- Directions for this task
Would you output, exactly as written, the line with "Cookie policy" and all lines after it to the end of the data below, and no others?

# # #

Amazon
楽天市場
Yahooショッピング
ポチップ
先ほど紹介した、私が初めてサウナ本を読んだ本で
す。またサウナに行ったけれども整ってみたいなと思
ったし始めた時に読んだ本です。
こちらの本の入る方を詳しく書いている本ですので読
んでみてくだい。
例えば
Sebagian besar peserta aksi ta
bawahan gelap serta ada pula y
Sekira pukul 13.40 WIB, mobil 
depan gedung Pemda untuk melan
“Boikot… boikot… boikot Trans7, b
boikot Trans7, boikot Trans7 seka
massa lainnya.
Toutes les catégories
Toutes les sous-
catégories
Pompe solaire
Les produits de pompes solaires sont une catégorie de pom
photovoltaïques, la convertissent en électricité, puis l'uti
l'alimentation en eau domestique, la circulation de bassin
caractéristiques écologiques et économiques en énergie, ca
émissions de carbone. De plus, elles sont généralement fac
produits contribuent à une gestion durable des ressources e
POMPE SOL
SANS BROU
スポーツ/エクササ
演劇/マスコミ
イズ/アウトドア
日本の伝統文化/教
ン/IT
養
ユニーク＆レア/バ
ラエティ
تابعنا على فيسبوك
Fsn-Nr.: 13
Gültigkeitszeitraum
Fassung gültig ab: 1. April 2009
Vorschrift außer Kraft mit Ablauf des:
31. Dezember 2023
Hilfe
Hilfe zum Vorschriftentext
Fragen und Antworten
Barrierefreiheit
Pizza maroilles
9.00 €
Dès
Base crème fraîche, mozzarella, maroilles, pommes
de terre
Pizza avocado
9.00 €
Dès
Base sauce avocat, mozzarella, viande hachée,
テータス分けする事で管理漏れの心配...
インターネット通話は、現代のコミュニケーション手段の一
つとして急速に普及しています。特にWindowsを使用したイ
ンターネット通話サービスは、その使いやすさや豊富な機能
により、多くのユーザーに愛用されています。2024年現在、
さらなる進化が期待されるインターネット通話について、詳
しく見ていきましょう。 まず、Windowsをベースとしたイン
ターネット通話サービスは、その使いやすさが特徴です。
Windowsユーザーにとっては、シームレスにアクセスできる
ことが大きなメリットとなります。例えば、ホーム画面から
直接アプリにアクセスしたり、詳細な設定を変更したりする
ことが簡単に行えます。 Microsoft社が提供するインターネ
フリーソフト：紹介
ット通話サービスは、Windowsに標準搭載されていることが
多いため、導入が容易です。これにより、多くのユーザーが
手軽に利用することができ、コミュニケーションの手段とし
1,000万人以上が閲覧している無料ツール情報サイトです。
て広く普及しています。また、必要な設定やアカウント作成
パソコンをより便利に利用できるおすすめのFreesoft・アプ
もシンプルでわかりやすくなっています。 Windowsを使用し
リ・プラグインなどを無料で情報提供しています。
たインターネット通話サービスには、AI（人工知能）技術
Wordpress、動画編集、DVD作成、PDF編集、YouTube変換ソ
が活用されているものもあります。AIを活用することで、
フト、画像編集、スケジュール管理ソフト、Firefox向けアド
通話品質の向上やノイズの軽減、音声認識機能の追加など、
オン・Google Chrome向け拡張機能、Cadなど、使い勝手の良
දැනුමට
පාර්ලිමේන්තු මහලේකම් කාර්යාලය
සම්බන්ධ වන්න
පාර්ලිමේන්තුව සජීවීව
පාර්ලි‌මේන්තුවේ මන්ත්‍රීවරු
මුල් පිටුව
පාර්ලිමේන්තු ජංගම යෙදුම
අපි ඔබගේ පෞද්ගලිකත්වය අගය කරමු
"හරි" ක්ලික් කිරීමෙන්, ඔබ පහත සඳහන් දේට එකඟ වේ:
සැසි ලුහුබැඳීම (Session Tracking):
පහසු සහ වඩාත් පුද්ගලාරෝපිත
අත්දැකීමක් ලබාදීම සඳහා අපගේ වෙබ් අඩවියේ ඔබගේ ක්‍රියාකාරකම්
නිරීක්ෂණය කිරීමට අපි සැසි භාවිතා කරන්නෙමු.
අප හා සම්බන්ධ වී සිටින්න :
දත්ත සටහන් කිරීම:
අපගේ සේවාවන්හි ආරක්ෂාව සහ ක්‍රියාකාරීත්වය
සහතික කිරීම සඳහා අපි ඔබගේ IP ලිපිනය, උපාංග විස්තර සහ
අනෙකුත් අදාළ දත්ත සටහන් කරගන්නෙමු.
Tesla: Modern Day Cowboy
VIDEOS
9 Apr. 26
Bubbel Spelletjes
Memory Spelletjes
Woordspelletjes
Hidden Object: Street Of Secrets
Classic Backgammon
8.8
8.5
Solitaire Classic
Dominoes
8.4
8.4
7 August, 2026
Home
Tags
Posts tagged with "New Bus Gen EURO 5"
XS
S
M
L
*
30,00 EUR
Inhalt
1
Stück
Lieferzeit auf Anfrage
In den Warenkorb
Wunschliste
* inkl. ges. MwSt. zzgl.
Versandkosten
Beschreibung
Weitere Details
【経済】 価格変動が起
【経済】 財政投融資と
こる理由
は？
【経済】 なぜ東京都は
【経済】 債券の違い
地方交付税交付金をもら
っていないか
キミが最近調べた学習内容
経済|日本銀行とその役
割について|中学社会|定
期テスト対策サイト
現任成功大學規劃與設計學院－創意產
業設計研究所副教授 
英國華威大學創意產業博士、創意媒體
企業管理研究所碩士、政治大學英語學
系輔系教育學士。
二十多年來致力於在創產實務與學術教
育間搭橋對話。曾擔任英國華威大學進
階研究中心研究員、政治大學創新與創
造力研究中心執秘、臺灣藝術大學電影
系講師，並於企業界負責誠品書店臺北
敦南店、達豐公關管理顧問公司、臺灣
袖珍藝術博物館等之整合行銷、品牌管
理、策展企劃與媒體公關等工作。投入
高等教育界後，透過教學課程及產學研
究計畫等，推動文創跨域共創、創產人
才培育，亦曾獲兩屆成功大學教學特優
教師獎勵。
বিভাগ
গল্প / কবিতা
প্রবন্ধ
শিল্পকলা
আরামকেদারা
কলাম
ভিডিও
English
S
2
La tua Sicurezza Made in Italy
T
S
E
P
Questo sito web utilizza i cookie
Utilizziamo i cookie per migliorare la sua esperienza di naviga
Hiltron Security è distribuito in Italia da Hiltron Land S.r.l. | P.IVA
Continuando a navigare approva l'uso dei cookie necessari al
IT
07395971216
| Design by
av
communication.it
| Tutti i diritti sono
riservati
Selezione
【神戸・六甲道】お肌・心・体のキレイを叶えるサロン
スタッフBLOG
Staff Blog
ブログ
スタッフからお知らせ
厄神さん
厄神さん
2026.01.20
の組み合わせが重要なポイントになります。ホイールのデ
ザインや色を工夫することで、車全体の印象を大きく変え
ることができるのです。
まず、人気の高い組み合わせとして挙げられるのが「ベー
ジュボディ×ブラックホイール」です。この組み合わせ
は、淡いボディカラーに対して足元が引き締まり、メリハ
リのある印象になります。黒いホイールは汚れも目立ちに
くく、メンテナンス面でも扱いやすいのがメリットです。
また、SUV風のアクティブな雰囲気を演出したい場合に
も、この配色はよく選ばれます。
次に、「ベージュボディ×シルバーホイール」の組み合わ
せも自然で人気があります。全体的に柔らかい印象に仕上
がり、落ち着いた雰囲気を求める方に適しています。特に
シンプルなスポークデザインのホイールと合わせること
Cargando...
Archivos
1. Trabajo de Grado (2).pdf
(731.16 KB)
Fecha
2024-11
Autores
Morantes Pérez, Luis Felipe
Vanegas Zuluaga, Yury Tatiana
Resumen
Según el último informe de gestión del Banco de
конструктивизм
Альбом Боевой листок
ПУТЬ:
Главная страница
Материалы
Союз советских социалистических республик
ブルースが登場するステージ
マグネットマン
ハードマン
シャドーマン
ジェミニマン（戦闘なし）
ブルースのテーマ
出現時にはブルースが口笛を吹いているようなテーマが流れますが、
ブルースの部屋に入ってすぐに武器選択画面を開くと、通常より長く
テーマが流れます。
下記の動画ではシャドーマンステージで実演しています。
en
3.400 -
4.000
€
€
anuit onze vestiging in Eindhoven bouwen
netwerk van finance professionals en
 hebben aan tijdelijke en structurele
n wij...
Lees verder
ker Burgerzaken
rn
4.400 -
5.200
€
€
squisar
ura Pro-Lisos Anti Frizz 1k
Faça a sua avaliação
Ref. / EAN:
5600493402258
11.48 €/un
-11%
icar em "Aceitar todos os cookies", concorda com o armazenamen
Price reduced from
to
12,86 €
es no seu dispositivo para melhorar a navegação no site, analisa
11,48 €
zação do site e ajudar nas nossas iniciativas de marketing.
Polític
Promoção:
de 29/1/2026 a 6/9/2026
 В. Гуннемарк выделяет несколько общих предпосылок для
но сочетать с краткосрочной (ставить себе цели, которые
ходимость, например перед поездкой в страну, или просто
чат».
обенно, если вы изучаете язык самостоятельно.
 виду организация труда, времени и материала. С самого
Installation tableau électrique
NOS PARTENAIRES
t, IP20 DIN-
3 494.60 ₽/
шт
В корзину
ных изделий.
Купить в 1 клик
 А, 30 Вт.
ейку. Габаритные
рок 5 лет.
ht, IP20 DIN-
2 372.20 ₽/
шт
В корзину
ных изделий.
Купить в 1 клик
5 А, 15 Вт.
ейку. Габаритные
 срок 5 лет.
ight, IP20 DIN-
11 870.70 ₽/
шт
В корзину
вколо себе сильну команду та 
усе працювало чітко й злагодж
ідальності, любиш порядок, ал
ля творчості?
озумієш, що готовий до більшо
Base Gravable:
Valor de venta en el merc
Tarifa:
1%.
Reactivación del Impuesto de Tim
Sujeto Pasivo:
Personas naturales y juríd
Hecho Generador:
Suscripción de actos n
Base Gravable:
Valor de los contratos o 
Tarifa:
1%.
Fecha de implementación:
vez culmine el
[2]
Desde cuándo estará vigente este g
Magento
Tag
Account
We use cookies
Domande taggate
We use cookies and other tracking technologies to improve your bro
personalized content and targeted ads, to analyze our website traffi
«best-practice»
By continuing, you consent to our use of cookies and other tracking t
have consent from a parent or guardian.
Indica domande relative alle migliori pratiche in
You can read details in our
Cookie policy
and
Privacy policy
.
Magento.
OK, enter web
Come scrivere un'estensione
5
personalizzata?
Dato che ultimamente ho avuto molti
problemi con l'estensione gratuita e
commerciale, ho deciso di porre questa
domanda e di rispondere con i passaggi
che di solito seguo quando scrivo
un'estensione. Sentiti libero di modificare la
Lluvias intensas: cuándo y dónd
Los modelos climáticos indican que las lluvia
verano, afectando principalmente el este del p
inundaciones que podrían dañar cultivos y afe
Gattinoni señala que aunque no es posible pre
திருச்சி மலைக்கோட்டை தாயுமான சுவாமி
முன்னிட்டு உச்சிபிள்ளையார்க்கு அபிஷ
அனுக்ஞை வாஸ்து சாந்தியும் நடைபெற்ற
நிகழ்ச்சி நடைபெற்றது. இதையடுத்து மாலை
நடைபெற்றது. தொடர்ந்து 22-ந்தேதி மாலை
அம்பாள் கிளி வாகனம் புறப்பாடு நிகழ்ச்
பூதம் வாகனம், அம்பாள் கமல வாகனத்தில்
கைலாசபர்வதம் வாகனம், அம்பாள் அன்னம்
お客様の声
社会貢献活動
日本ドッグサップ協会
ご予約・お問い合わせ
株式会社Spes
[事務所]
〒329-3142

# # #

- Written solution
Cookie policy
and
Privacy policy
.
Magento.
OK, enter web
Come scrivere un'estensione
5
personalizzata?
Dato che ultimamente ho avuto molti
problemi con l'estensione gratuita e
commerciale, ho deciso di porre questa
domanda e di rispondere con i passaggi
che di solito seguo quando scrivo
un'estensione. Sentiti libero di modificare la
Lluvias intensas: cuándo y dónd
Los modelos climáticos indican que las lluvia
verano, afectando principalmente el este del p
inundaciones que podrían dañar cultivos y afe
Gattinoni señala que aunque no es posible pre
திருச்சி மலைக்கோட்டை தாயுமான சுவாமி
முன்னிட்டு உச்சிபிள்ளையார்க்கு அபிஷ
அனுக்ஞை வாஸ்து சாந்தியும் நடைபெற்ற
நிகழ்ச்சி நடைபெற்றது. இதையடுத்து மாலை
நடைபெற்றது. தொடர்ந்து 22-ந்தேதி மாலை
அம்பாள் கிளி வாகனம் புறப்பாடு நிகழ்ச்
பூதம் வாகனம், அம்பாள் கமல வாகனத்தில்
கைலாசபர்வதம் வாகனம், அம்பாள் அன்னம்
お客様の声
社会貢献活動
日本ドッグサップ協会
ご予約・お問い合わせ
株式会社Spes
[事務所]
〒329-3142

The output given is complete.